Texto base –
=-=-=-=-=

Da pena admitirlo, pero hace cuatro años tuve una reunión con Javier Duarte. De una hora o tal vez menos. Había sido invitado a dar una plática en un evento sobre reforma policial en el inmenso centro de convenciones de Boca del Río, a unos pasos del lugar donde los Matazetas arrojaron 35 cadáveres en 2011. En el transcurso del foro, los organizadores mandaron decir que el señor gobernador quería reunirse con los ponentes.

Pues que vamos los cuatro ponentes (me reservo el nombre de los otros tres). Subimos a una oficina que el gobierno del estado mantiene en ese sitio y esperamos. Y seguimos esperando y esperando y esperando. Dos horas, según recuerdo. Finalmente, el entonces muy robusto mandatario hizo su entrada triunfal junto a un pequeño séquito, saludó efusivamente a todos los invitados e informó que no había estado bien de salud en semanas recientes.

“Vengo de hacerme un check-up en Houston”, dijo. Y luego remató con un apretado resumen de sus afecciones y una confesión: había estado muy contento en Texas porque podía ir en la camioneta con la ventana abierta. En Veracruz, ni pensarlo: todo era camioneta blindada y muchos guardaespaldas alrededor. Muy molesto.

Una ponente le sugirió que la situación era más molesta para los veracruzanos de a pie que no contaban con protección y que debían enfrentar niveles crecientes de inseguridad. “Tal vez, pero ellos no tienen una diana en la espalda”, respondió. Luego pasó a comentarnos, a manera de queja, que sus hijos no podían ir al cine sin comprar todos los boletos de la sala (ignoro si alguna vez hicieron semejante cosa).

=-=-=-=-=

Extractos de datos –

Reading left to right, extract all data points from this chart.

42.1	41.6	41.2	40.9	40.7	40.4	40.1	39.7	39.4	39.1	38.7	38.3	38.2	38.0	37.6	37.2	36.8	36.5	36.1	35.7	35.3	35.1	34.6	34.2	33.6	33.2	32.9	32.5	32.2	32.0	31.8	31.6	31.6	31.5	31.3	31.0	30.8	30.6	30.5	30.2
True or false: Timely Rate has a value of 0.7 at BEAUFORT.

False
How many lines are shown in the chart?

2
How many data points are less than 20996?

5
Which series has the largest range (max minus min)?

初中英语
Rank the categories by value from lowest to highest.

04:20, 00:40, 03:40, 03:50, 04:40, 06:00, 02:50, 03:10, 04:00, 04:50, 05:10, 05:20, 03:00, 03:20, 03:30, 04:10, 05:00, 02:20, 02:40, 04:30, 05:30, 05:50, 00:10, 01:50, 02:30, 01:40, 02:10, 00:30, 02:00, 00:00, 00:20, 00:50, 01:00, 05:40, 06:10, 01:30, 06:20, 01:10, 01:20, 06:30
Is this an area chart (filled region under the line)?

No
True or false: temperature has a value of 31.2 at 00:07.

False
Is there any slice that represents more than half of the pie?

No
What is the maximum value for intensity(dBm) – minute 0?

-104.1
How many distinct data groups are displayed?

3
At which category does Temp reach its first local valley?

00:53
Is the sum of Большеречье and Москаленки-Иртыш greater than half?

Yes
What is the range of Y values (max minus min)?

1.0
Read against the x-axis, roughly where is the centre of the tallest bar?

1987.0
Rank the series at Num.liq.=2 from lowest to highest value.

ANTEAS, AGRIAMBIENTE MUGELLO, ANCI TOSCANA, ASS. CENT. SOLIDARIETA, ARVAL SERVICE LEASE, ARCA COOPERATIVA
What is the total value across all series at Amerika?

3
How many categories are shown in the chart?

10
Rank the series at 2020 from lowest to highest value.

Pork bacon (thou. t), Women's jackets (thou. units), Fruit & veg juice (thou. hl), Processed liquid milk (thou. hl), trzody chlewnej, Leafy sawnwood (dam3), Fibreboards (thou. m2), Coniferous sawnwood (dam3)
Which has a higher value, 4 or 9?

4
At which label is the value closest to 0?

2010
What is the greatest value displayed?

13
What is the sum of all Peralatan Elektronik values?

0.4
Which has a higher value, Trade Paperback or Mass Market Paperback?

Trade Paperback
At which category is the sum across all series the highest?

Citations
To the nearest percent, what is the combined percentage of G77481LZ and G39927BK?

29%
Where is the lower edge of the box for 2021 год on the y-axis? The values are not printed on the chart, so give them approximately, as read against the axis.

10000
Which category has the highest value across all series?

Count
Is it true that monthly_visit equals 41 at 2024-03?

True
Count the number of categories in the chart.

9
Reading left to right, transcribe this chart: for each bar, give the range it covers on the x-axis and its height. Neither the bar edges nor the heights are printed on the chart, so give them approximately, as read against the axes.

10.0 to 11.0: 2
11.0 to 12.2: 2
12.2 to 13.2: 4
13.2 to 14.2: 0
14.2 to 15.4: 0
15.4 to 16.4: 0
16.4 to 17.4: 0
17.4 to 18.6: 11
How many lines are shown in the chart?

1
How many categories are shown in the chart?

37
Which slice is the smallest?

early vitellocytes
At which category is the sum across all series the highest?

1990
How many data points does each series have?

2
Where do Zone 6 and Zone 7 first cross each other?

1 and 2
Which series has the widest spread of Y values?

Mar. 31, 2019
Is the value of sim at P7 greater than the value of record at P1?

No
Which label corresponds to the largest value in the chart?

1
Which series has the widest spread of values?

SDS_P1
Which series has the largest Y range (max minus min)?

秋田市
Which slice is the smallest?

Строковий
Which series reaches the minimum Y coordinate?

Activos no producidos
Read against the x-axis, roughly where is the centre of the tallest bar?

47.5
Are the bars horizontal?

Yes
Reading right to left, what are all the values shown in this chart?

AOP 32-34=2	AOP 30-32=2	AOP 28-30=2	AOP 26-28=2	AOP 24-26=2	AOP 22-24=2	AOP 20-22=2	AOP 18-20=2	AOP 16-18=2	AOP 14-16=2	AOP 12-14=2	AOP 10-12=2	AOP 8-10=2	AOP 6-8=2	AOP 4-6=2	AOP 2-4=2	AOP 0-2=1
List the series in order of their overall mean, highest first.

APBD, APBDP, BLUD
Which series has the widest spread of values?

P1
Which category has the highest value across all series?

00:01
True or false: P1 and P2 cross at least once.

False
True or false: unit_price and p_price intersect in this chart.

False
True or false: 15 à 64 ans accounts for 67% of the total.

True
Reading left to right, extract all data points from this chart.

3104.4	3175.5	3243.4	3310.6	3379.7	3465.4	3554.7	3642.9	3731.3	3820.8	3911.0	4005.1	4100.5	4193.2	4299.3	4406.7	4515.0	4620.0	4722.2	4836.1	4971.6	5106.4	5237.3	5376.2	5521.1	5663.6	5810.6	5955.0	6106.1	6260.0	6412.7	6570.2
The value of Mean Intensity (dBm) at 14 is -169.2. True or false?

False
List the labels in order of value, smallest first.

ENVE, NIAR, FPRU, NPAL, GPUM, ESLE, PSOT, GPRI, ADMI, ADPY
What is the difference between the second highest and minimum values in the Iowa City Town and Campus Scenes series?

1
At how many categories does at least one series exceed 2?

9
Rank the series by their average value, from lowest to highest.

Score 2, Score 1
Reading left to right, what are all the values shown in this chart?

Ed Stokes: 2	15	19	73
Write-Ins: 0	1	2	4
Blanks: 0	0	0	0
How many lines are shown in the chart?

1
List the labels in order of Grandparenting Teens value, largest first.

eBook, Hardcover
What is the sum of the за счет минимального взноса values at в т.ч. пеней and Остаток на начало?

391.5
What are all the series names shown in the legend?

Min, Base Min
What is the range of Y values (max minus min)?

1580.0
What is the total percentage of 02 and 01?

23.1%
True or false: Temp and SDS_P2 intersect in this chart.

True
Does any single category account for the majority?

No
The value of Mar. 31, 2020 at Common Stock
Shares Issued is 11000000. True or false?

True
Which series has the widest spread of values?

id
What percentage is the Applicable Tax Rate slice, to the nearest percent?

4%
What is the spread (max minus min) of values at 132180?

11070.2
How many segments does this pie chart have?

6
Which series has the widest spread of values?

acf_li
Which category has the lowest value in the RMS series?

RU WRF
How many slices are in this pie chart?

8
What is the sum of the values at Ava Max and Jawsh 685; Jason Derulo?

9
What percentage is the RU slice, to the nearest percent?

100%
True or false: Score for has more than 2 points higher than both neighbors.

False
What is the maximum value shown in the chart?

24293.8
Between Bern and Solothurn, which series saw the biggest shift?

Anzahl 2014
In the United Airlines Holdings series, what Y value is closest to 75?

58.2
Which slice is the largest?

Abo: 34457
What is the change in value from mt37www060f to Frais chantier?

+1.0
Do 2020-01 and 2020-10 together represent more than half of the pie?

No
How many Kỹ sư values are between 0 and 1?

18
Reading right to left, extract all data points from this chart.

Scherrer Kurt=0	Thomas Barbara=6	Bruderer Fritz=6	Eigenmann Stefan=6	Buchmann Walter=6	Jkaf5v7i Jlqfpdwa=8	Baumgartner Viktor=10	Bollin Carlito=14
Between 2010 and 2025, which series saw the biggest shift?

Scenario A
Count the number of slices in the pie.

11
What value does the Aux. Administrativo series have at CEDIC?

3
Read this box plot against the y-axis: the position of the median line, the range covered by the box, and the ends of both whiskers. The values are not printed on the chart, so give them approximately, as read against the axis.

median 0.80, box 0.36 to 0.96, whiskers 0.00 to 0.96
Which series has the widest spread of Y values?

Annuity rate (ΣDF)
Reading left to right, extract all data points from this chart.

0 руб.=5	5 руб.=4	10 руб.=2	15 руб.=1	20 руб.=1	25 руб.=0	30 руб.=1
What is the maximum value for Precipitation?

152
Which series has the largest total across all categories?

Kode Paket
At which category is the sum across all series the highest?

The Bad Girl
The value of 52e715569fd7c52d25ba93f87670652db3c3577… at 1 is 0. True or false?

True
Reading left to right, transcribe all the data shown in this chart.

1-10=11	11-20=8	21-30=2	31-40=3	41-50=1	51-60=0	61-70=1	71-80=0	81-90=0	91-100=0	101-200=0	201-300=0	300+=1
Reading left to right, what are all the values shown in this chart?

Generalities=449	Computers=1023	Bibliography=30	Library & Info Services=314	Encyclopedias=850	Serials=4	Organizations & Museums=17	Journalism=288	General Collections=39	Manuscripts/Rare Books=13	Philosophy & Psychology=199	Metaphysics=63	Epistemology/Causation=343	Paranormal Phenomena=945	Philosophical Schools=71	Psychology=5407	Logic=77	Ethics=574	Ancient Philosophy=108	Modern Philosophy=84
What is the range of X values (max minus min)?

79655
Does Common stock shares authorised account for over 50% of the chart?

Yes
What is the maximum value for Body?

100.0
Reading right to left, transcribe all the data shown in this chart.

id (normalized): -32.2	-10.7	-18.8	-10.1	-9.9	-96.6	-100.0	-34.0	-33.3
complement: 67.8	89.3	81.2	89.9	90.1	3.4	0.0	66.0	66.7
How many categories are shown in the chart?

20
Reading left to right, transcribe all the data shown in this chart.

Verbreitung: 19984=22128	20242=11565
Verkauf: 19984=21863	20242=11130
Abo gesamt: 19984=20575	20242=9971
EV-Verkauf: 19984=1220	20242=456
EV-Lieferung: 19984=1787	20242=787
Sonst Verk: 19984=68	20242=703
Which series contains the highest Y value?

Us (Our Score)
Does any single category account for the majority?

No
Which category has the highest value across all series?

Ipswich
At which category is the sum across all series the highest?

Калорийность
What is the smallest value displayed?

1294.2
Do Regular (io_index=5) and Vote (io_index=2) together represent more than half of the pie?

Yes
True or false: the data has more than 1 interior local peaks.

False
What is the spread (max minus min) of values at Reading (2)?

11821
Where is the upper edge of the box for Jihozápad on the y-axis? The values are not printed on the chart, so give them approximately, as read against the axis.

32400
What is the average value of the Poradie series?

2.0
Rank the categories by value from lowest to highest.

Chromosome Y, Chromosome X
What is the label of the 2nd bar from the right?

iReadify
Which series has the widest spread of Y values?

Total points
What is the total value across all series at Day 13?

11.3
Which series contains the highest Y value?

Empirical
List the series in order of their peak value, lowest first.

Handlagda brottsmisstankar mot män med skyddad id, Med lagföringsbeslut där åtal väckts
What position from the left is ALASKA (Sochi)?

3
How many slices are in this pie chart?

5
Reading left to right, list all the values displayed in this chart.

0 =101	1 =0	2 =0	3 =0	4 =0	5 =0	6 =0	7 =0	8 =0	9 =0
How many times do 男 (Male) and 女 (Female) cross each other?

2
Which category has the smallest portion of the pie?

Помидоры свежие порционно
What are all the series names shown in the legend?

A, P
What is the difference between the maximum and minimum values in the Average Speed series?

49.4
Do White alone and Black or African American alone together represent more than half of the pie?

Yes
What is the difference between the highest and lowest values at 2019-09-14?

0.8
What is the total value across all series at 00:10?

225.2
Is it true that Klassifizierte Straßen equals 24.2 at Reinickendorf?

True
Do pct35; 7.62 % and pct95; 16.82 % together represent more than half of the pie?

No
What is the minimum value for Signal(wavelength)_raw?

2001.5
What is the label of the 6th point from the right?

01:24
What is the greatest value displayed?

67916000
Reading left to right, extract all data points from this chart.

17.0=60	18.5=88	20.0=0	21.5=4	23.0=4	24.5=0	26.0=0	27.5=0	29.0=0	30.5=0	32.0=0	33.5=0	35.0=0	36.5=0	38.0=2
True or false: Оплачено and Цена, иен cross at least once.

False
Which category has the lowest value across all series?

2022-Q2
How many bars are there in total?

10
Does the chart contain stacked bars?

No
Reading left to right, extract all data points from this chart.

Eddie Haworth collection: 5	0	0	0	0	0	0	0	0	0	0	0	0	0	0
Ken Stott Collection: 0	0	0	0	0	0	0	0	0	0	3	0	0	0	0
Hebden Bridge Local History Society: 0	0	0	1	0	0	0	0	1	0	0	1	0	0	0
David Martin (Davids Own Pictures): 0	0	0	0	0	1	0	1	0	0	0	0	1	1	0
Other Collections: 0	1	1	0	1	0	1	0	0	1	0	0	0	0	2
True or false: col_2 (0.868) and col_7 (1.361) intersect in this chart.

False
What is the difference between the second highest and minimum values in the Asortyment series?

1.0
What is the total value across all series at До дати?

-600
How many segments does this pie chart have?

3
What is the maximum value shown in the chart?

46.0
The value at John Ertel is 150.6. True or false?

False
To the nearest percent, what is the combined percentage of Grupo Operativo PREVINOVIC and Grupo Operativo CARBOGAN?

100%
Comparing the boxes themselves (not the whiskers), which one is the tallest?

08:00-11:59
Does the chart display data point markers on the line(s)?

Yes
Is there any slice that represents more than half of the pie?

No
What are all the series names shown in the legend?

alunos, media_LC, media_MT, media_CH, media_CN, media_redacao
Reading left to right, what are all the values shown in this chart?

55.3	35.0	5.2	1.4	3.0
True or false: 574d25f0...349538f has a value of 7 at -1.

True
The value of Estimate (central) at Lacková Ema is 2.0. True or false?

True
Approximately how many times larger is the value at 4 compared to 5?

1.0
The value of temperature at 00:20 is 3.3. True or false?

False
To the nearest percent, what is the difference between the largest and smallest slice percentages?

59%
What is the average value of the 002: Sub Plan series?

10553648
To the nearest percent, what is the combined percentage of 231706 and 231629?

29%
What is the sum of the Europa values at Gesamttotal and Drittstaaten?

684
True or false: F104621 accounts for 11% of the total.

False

=-=-=-=-=

Requisito – Enumera todos los nombres de lugares geográficos que aparecen en el texto base sobre la reunión con Javier Duarte, en el orden en que se mencionan.

Ejercicio resuelto –
- Boca del Río
- Houston
- Texas
- Veracruz